Frühsport, Kirschblüten und andere Perspektiven

Monumentales Eingangstor am Campus der Seoul National University – Foto: Sophie Bross

Als ich mich im zweiten Bewerbungsdurchlauf für einen Restplatz im Global Exchange Programm der Universität Göttingen bewarb, rechnete ich kaum mit Erfolg. Mein Schnitt war solide, aber nicht herausragend, und die Seoul National University (SNU) galt für mich als „Harvard Koreas“ – weit weg und unerreichbar. Erst eine Freundin ermutigte mich: „Probier’s doch einfach!“ Und tatsächlich kam im November 2024 die Zusage für das Sommersemester 2025. Von da an lief ein Countdown: Wohnung untervermieten, Visum beantragen, Koffer packen, Kurse wählen.

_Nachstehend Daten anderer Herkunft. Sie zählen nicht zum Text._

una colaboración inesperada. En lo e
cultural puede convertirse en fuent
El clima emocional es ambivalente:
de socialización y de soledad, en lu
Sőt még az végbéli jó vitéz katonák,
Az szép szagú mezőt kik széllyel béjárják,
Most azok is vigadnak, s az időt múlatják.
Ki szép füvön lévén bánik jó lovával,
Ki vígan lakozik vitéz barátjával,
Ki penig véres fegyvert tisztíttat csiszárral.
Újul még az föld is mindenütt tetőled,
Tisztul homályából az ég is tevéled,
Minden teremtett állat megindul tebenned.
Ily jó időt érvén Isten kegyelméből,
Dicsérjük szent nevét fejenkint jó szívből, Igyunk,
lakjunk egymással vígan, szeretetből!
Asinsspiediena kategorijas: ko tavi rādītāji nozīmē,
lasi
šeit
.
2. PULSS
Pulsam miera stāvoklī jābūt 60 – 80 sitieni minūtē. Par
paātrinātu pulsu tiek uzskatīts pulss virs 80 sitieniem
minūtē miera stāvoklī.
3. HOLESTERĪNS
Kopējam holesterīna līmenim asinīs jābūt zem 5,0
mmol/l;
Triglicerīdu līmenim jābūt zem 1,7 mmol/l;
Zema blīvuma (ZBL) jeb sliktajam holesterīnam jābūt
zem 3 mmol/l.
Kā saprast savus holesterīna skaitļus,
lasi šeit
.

Mein Alltag bestand plötzlich nur noch aus To-do-Listen.

Warum Seoul National University?

Die SNU ist die renommierteste Universität Südkoreas und zählt zu den führenden Hochschulen Asiens. Viele Politiker*innen und Wissenschaftler*innen haben hier studiert. Gleichzeitig war die Uni Schauplatz wichtiger Demokratiebewegungen – für mich als Politikwissenschaftlerin besonders spannend.

Der Campus liegt am Fuße des Gwanak-Bergs, wunderschön eingebettet zwischen Hügeln und Wäldern. Mit über 200 Gebäuden ist er deutlich größer als die Uni Göttingen. Wer wie ich zu Fuß zu den Seminaren läuft, hat morgens automatisch Frühsport, auch wenn Shuttle-Busse verkehren. Öfters begegnete ich dabei schon frühmorgens älteren Leuten in voller Wandermontur, die drauf und dran waren, den Berg zu erklimmen.

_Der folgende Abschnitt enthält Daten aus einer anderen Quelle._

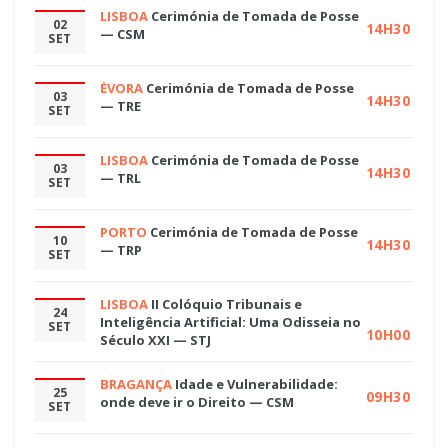
LISBOA
Cerimónia de Tomada de Posse
02
14H30
— CSM
SET
ÉVORA
Cerimónia de Tomada de Posse
03
14H30
— TRE
SET
LISBOA
Cerimónia de Tomada de Posse
03
14H30
— TRL
SET
PORTO
Cerimónia de Tomada de Posse
10
14H30
— TRP
SET
LISBOA
II Colóquio Tribunais e
24
Inteligência Artificial: Uma Odisseia no
SET
10H00
Século XXI — STJ
BRAGANÇA
Idade e Vulnerabilidade:
25
09H30
onde deve ir o Direito — CSM
SET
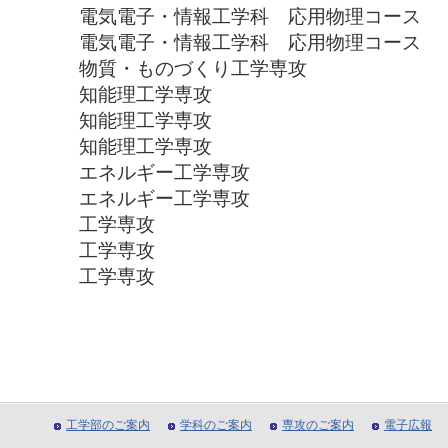
電気電子・情報工学科 応用物理コース
電気電子・情報工学科 応用物理コース
物質・ものづくり工学専攻 梅
知能理工学専攻 大門
知能理工学専攻 上野
知能理工学専攻 和田
エネルギー工学専攻 伊
エネルギー工学専攻 大
工学専攻 JIAO 
工学専攻 稻葉
工学専攻 遠藤
工学部のご案内
学科のご案内
専攻のご案内
電子広報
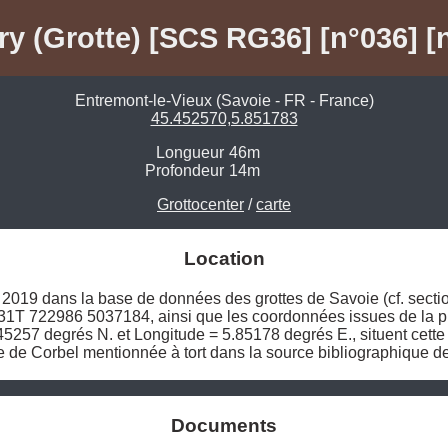
y (Grotte) [SCS RG36] [n°036] [
Entremont-le-Vieux (Savoie - FR - France)
45.452570,5.851783
Longueur
46m
Profondeur
14m
Grottocenter
/
carte
Location
019 dans la base de données des grottes de Savoie (cf. section 
1T 722986 5037184, ainsi que les coordonnées issues de la pré
45257 degrés N. et Longitude = 5.85178 degrés E., situent cette
e de Corbel mentionnée à tort dans la source bibliographique de
Documents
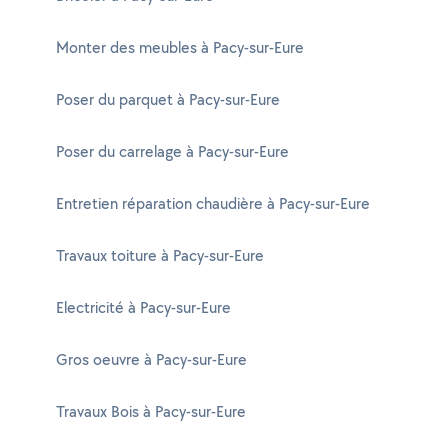
Monter des meubles à Pacy-sur-Eure
Poser du parquet à Pacy-sur-Eure
Poser du carrelage à Pacy-sur-Eure
Entretien réparation chaudière à Pacy-sur-Eure
Travaux toiture à Pacy-sur-Eure
Electricité à Pacy-sur-Eure
Gros oeuvre à Pacy-sur-Eure
Travaux Bois à Pacy-sur-Eure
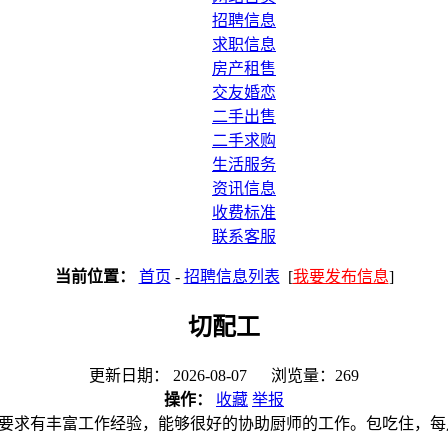
招聘信息
求职信息
房产租售
交友婚恋
二手出售
二手求购
生活服务
资讯信息
收费标准
联系客服
当前位置：
首页
-
招聘信息列表
[
我要发布信息
]
切配工
更新日期： 2026-08-07 浏览量：269
操作：
收藏
举报
求有丰富工作经验，能够很好的协助厨师的工作。包吃住，每月有公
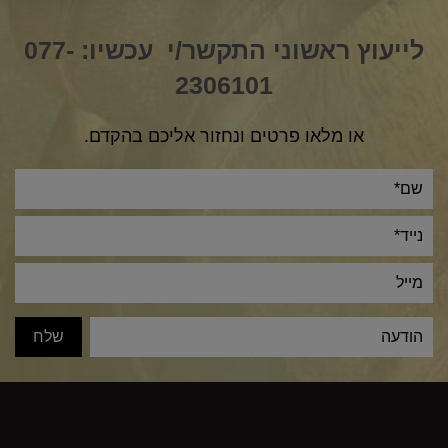
לייעוץ ראשוני התקשר/י עכשיו:
077-
2306101
או מלאו פרטים ונחזור אליכם בהקדם.
ve:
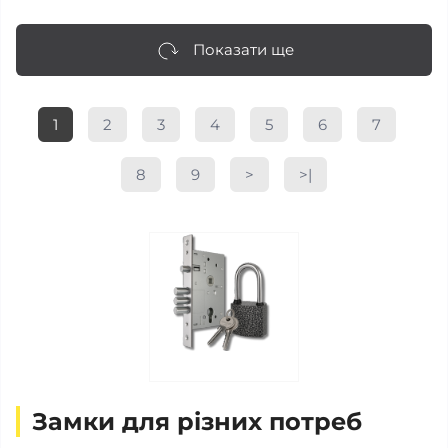
Показати ще
1
2
3
4
5
6
7
8
9
>
>|
Замки для різних потреб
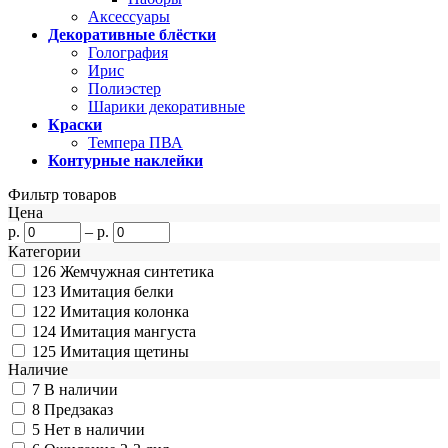
Аксессуары
Декоративные блёстки
Голография
Ирис
Полиэстер
Шарики декоративные
Краски
Темпера ПВА
Контурные наклейки
Фильтр товаров
Цена
р.
–
р.
Категории
126
Жемчужная синтетика
123
Имитация белки
122
Имитация колонка
124
Имитация мангуста
125
Имитация щетины
Наличие
7
В наличии
8
Предзаказ
5
Нет в наличии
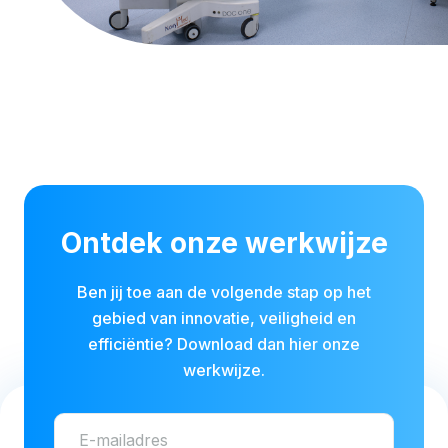
Ontdek onze werkwijze
Ben jij toe aan de volgende stap op het
gebied van innovatie, veiligheid en
efficiëntie? Download dan hier onze
werkwijze.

Ich wohnte im Studentenwohnheim direkt auf dem Campus. Praktisch: Nebenan gab es Mensa, Café und sogar einen Convenience Store. Eigentlich hätte man das Gelände nie verlassen müssen, die Versorgung war perfekt.

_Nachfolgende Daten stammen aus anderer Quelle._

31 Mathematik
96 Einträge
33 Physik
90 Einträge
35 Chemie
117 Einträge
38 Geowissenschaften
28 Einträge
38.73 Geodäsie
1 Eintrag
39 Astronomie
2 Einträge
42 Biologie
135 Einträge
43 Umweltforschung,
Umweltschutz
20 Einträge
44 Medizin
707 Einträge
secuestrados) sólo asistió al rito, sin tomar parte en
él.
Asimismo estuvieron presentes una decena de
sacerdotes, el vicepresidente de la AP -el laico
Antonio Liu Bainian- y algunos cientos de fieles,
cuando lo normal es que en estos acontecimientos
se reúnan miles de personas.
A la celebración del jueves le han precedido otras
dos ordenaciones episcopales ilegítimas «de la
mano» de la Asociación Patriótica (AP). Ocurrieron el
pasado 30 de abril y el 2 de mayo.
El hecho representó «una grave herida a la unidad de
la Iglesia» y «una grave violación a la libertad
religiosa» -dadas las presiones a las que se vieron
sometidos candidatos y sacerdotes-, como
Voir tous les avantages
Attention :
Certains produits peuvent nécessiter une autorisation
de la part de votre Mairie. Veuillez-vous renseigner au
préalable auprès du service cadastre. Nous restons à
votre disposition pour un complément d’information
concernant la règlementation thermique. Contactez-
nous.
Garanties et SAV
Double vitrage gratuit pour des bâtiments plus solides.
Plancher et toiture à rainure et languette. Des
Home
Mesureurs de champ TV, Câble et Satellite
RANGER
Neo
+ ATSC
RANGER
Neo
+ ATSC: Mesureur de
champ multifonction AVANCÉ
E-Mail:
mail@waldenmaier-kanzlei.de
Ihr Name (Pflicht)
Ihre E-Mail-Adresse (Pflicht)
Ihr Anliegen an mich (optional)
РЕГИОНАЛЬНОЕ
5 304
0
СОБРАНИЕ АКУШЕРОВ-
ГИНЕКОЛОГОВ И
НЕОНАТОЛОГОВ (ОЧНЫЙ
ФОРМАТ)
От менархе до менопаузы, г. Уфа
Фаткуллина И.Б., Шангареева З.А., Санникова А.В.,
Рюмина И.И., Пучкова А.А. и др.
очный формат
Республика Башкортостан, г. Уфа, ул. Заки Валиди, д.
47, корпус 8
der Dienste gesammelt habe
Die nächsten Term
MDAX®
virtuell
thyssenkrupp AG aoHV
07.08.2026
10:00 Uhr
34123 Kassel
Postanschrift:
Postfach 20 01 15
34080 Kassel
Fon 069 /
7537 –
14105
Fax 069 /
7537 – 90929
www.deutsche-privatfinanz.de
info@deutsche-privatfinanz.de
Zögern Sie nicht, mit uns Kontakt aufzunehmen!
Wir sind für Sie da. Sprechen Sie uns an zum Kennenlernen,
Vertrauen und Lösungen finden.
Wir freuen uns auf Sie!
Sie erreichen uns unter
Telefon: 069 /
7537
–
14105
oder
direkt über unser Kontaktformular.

Studieren in Korea – ähnlich und doch anders

Meine Kurse reichten von International Political Economy bis zu einem Koreanisch-Anfängerkurs. Der Aufbau der Seminare war ähnlich wie in Göttingen: viel Lektüre, Essays, Diskussionen. Korea hat ja den Ruf, ein extrem strenges Bildungssystem zu haben. Aber auf Masterniveau war es vergleichbar mit Deutschland, nur dass ich eben viel stärker mit internationalen Perspektiven konfrontiert wurde. Gerade weil die Perspektive in Deutschland oft eurozentrisch bleibt, war es spannend, über Korea-Amerika-Beziehungen, Ostasien oder den Umgang mit Russland aus einer anderen Perspektive zu lernen.

Alltag zwischen Campus, Cafés und Kirschblüten

Ein typischer Tag sah für mich so aus: Nach dem Seminar mit Freund*innen einen Kaffee trinken oder in einer der vielen Mensen essen. Danach in die Bibliothek oder in ein Café zum Lernen. Wenn ich richtig konzentriert arbeiten musste, war die Hauptbibliothek mein Lieblingsort: große, leise Lesesäle mit der perfekten Lernatmosphäre.

Abseits des Studiums gab es dank des SNU Buddy-Programms ständig etwas zu erleben: Taekwondo-Kurse, Kinobesuche, ein Ausflug in den Freizeitpark Lotte World, Museumsführungen und sogar ein Workshop in traditioneller koreanischer Handwerkskunst, der Mother of Pearl Craft. Besonders in Erinnerung bleibt mir die Kirschblütenzeit: Der ganze Campus erblühte in Rosa und plötzlich saß man unter den Bäumen, trank Kaffee und genoss den Frühling.

Teich mit Springbrunnen und Kirschblüte auf dem Campus – Foto: Sophie Bross

Kultur erleben, Freundschaften schließen

Seoul ist eine Stadt, die niemals schläft – ob traditionelle Paläste wie Gyeongbokgung, moderne Viertel wie Gangnam, kleine Bars in Hongdae oder einfach Street Food an jeder Ecke. Über die Seoul International Student Association habe ich außerdem viele Ausflüge gemacht, unter anderem in einen buddhistischen Tempel. Besonders wertvoll fand ich aber die Begegnungen mit Studierenden aus aller Welt. Über Sprach-Tandems und das Deutsch-Koreanische Café habe ich Freundschaften geschlossen, die wahrscheinlich noch weit über mein Auslandssemester hinaus Bestand haben.

Mein Fazit

Ein Semester an der SNU ist intensiv, spannend, manchmal chaotisch – aber es lohnt sich. Ich habe mein Fach aus einer neuen Perspektive kennengelernt, eine Kultur erlebt, die anders und gleichzeitig vertraut wirkt, und viel über mich selbst gelernt. Deshalb mein Rat an alle, die zweifeln: Mach es! Auch wenn die Bewerbung anstrengend ist, auch wenn die Noten nicht perfekt sind – die Erfahrung, ein Semester im Ausland zu studieren und zu leben, ist unbezahlbar. Und vor allem, unterschätze dich niemals selbst.